En el plano internacional, la seguridad digital no parece ser la preocupación prioritaria de Naciones Unidas. Cuando la mayoría de la humanidad no utiliza Internet, Naciones Unidas emplea sus energías en crear grupos de trabajo que estudien una democratización de la gobernación de la red. En otras palabras, lo que importa es el código de circulación, aunque no haya, ni vaya a haber en un tiempo razonable, coches en la calle. Pretender cercenar los trabajos de ICANN (la organización sin ánimo de lucro con base en California que gestiona el sistema de direcciones electrónicas) simplemente porque los países del tercer mundo no están representados en sus órganos de gobierno, es mucho más que surrealista. A modo de mera ilustración, Luxemburgo tiene mayor capacidad de Internet que los 760 millones de habitantes de África.
========================
▸ **PARTES DEL EJERCICIO**:
**A)** Enumera todos los nombres de lugares geográficos que aparecen en el texto sobre la gobernanza de Internet.
**B)** Prosigue el texto sobre la gobernanza de Internet a partir de su última oración.
Los ítems no hacen falta para resolver este ejercicio.

▸ **ÍTEMS PROPORCIONADOS**:
========================
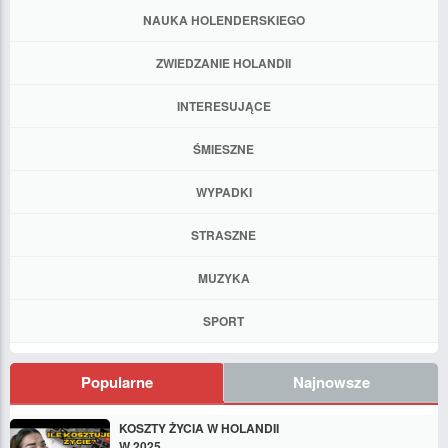
NAUKA HOLENDERSKIEGO
ZWIEDZANIE HOLANDII
INTERESUJĄCE
ŚMIESZNE
WYPADKI
STRASZNE
MUZYKA
SPORT
Popularne
Najnowsze
KOSZTY ŻYCIA W HOLANDII
W 2025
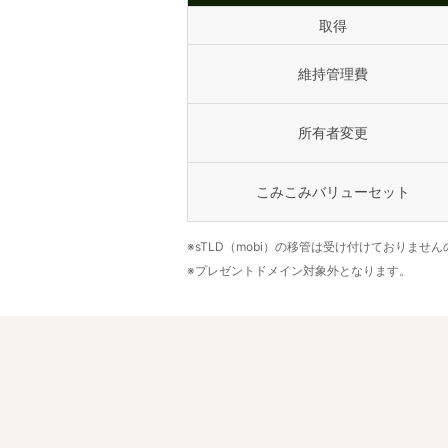
取得
維持管理費
所有者変更
こみこみバリューセット
※sTLD（mobi）の移管は受け付けておりませ
※プレゼントドメイン対象外となります。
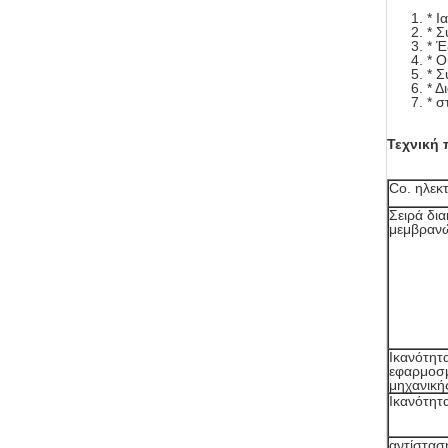
* Ι
* Σ
* 
* Ο
* 
* Δ
* σ
Τεχνική
Co. ηλεκ
Σειρά δι
μεμβραν
Ικανότητ
εφαρμοσ
μηχανική
Ικανότητ
αντίστασ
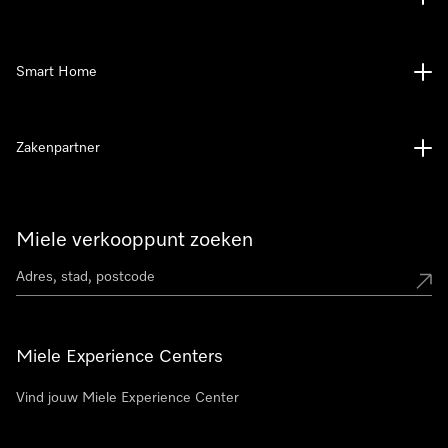
Smart Home
Zakenpartner
Miele verkooppunt zoeken
Miele Experience Centers
Vind jouw Miele Experience Center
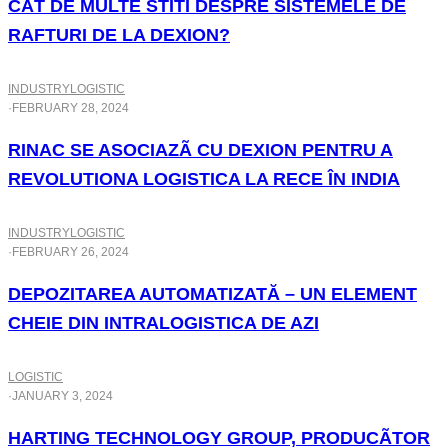
CÂT DE MULTE STITI DESPRE SISTEMELE DE
RAFTURI DE LA DEXION?
INDUSTRY
LOGISTIC
·
FEBRUARY 28, 2024
RINAC SE ASOCIAZÃ CU DEXION PENTRU A
REVOLUTIONA LOGISTICA LA RECE ÎN INDIA
INDUSTRY
LOGISTIC
·
FEBRUARY 26, 2024
DEPOZITAREA AUTOMATIZATĂ – UN ELEMENT
CHEIE DIN INTRALOGISTICA DE AZI
LOGISTIC
·
JANUARY 3, 2024
HARTING TECHNOLOGY GROUP, PRODUCÃTOR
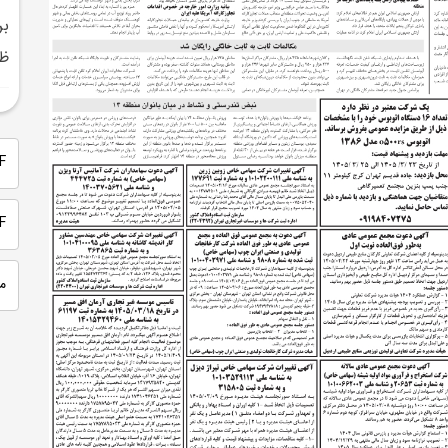
بر
ظر
PDF 
PDF
م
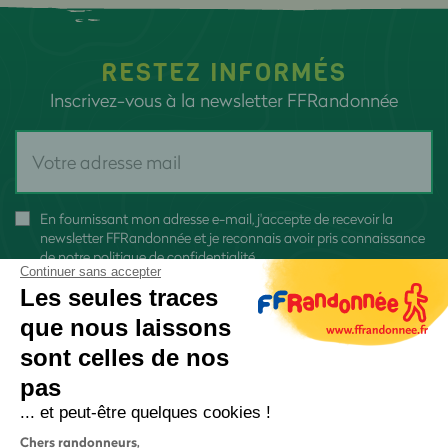
RESTEZ INFORMÉS
Inscrivez-vous à la newsletter FFRandonnée
En fournissant mon adresse e-mail, j'accepte de recevoir la
newsletter FFRandonnée et je reconnais avoir pris connaissance
de
notre politique de confidentialité
Continuer sans accepter
Les seules traces
que nous laissons
sont celles de nos
pas
S'inscrire
... et peut-être quelques cookies !
Chers randonneurs,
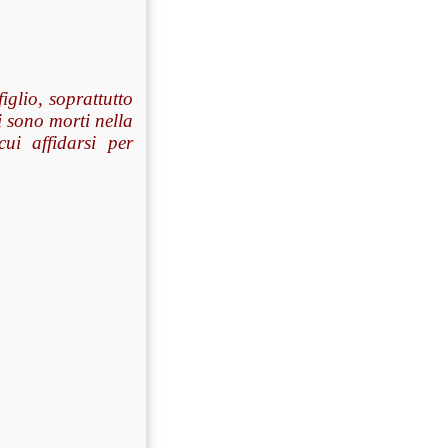
iglio, soprattutto
i sono morti nella
ui affidarsi per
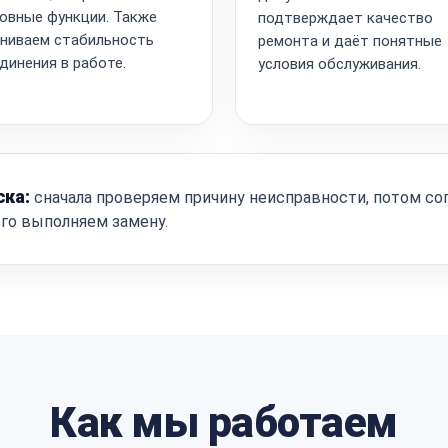
овные функции. Также
подтверждает качество
ниваем стабильность
ремонта и даёт понятные
динения в работе.
условия обслуживания.
ска:
сначала проверяем причину неисправности, потом со
ого выполняем замену.
Как мы работаем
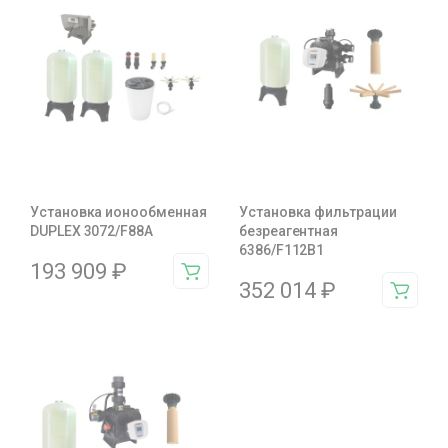
Установка ионообменная
Установка фильтрации
DUPLEX 3072/F88A
безреагентная
6386/F112B1
193 909
₽
352 014
₽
========================
▸ **CONJUNTO DE RESPUESTAS**:
**A)** California, Luxemburgo, África

**B)**
Las armas que la industria informática ha presentado para librar la batalla de la seguridad son insuficientes. El sistema de parches de seguridad, las actualizaciones de sofware anti-virus, los antispyware, los firewalls... son manifiestamente insuficientes, al tiempo que son difíciles de gestionar por representar un número incesante de versiones. Además, cuando una compañía controla el 90% de los sistemas operativos instalados en los ordenadores personales del mundo, parece obvio que se convierta en el campo de batalla preferido de los hackers, incluso, en entornos como los cajeros automáticos o teléfonos móviles, especialmente los que utilizan tecnología 3G; en suma, los virus son más dañinos cuando se opera en una monocultura. La falta de formación sobre seguridad en la red que muestran muchos usuarios es un factor de complejidad, unido al hecho de que la responsabilidad de los fabricantes de software sobre su seguridad queda mitigada por su fórmula contractual de "venta de licencias para utilizar su software" en lugar de "venta de su software". Seamos prudentes. La nueva pandemia universal puede llamarse inseguridad electrónica y Al-Qaeda, quizás, se esté frotando las manos.